Continua parada no Tribunal de Justiça do Piauí a ação do Ministério Público Estadual, que tem como alvo o policial civil e ex-prefeito Ronaldo Lages (foto abaixo), de Nossa Senhora dos Remédios.

Desta vez, pelo movimento do advogado Gustavo Brito Uchôa, que renunciou seu mandato na ação, às vésperas de uma das audiências no processo, para análise de embargos de declaração. Apesar da manobra, o defensor continua a atuar em outras causas de Ronaldo na Justiça.

Nesta ação, Ronaldo Lages foi condenado em primeira instância por efetuar disparos de arma de fogo em via pública, justo durante os festejos da cidade, evento que reúne milhares de pessoas.
Após ouvirem os estampidos, os policiais militares que acompanhavam o evento, em dezembro de 2017, avistaram Ronaldo segurando com uma das mãos uma arma de fogo, pertencente à Polícia Civil, e noutro, um copo. Os depoimentos prestados dão conta ainda que o acusado tentou resistir à prisão.
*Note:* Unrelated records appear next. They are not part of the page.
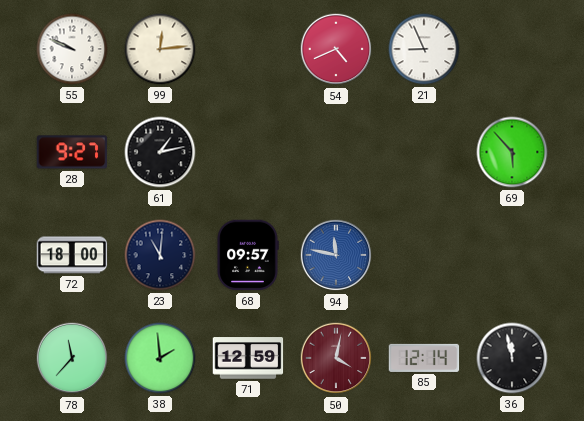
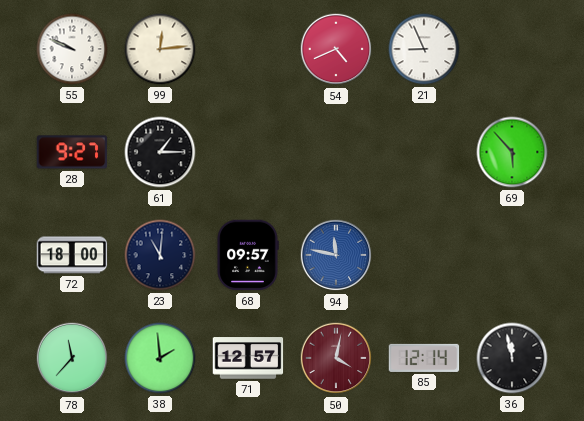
61: 1:13 -> 1:15
71: 12:59 -> 12:57
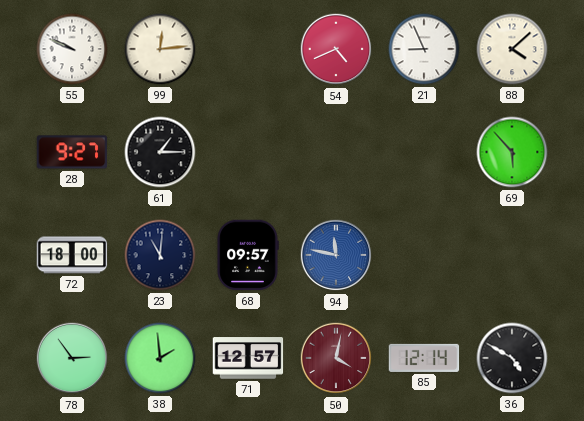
88: none -> 4:08
78: 11:37 -> 2:54
36: 11:58 -> 4:50
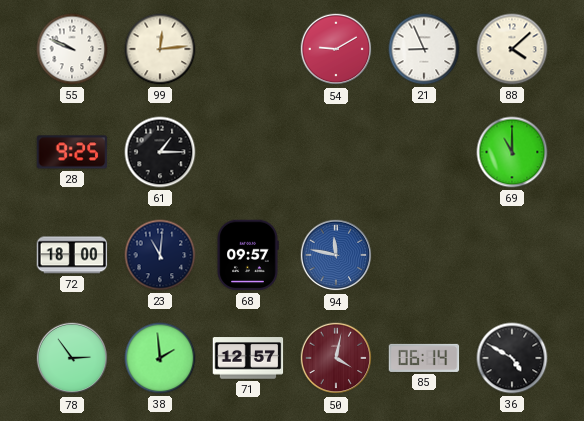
54: 4:41 -> 9:10
28: 9:27 -> 9:25
69: 5:53 -> 11:00
85: 12:14 -> 06:14
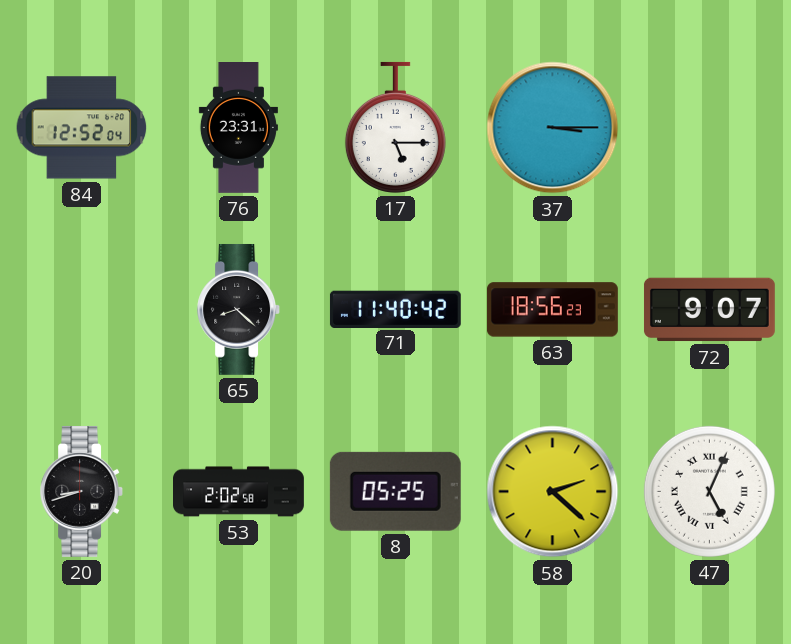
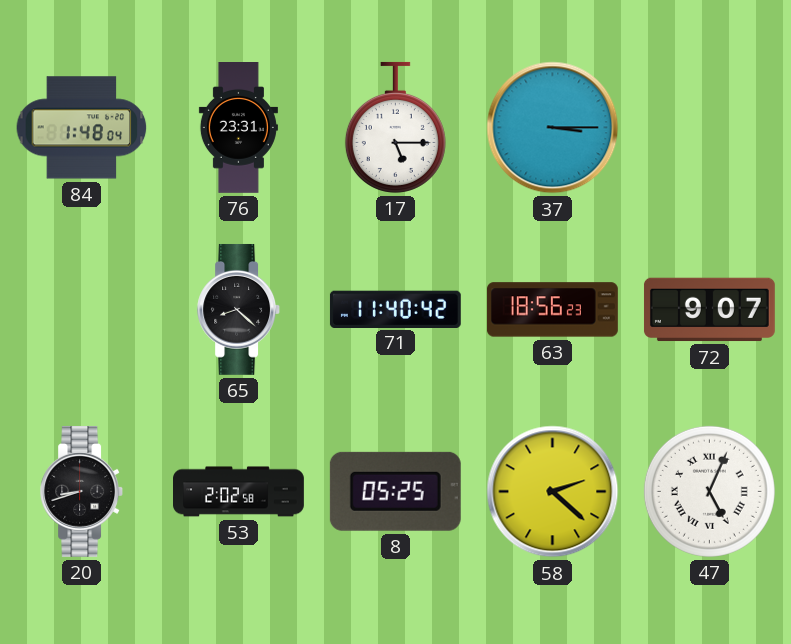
84: 12:52 -> 1:48
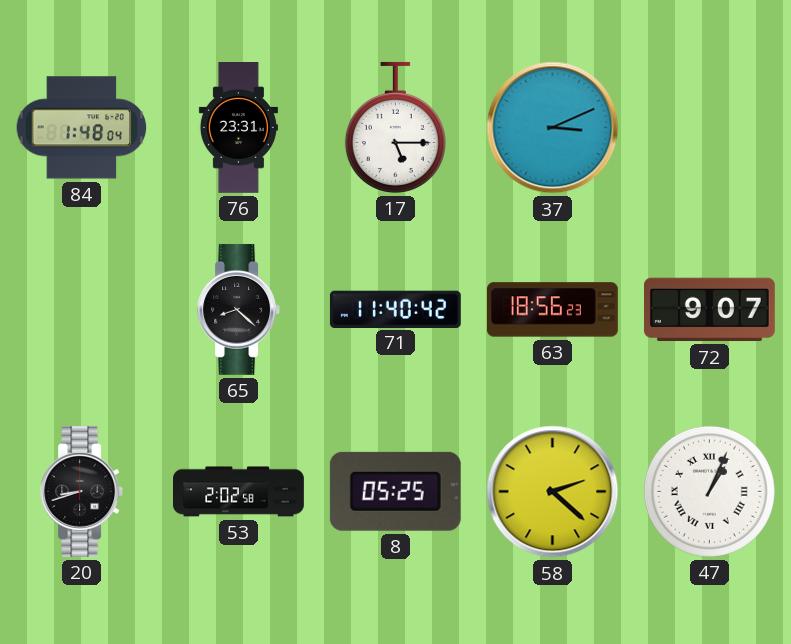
37: 3:15 -> 3:11
47: 5:04 -> 1:04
Ex-prefeito durante abordagem policial após disparo em festa

Após recurso da defesa junto ao Tribunal de Justiça do Piauí, ele ainda conseguiu que a sentença fosse reformada, em parte. Mesmo assim, foi mantida a condenação de três anos, dez meses e vinte dias de reclusão em regime fechado. Antes de deixar o caso, o advogado Gustavo Uchôa ainda interpôs embargos de declaração, que só serão analisados pela 2ª Câmara Especializada Criminal quando Ronaldo Lages constituir novo procurador. E, se assim não o fizer, o caso será levado para a Defensoria Pública, o que prolongaria ainda mais o processo.
Outros processos de Ronaldo
Quando o juiz Ulysses Gonçalves da Silva Neto determinou a prisão preventiva de Ronaldo Lages, em 2017, pelos disparos em via pública, o magistrado levou em consideração o histórico do acusado e “a postura que vem sendo manifestada pelo investigado é a de absoluto desdém ao Poder Judiciário, de sorte a, em tese, não cessar posturas vulneradoras da ordem pública, mesmo após muitas condenações criminais”, como diz a sentença da época.
Uma das condenações é referente à morte da biomédica Joysa Barros, em 2013, vítima de um acidente de trânsito. O veículo onde ela estava com o namorado foi colhido violentamente pela picape conduzida por Ronaldo Lages, que foi indiciado por homicídio doloso e também por lesão corporal.
Contra Ronaldo, no histórico, há ainda acusações de crime contra a honra de agente da autoridade policial, porte ilegal de arma de uso restrito, e há também processo na Justiça Eleitoral. Em fevereiro deste ano, foi condenado pela 3ª Vara da Justiça Federal à devolução de recursos à Fundação Nacional de Saúde, pela não prestação de contas de convênio firmado à época em que foi prefeito de Nossa Senhora dos Remédios.
Trama contra o atual prefeito
Recentemente, teve seu nome citado pelo advogado Virgílio Bacelar, assessor jurídico da Câmara de Vereadores de Nossa Senhora dos Remédios, em um áudio obtido pelo 180graus, na qual o advogado negocia com um vereador voto no processo de impeachment aberto contra o atual prefeito, Manoel Lázaro.
“Eu estava pensando o seguinte, não sei como você está lá, já falei com o Ronaldo, com os meninos tudinho… A menina [vice-prefeita] já disse, já falou comigo, que caso ele seja cassado não assume, entra de licença, o presidente da Câmara é quem assume, como já está no terceiro ano, tem uma eleição indireta, pela Câmara só… Dando certo isso, vai ter uma eleição indireta na Câmara e a gente negocia, porque eleição indireta tem que ter o prefeito e o vice e a gente negocia isso ai na eleição indireta”, traz o áudio.
A menina é a vice-prefeita Luanna Lages, filha de Ronaldo Lages, que foi eleita ao lado de Manoel Lázaro, mas os grupos políticos acabaram rompendo ao longo do mandato, até que ela renunciou ao cargo.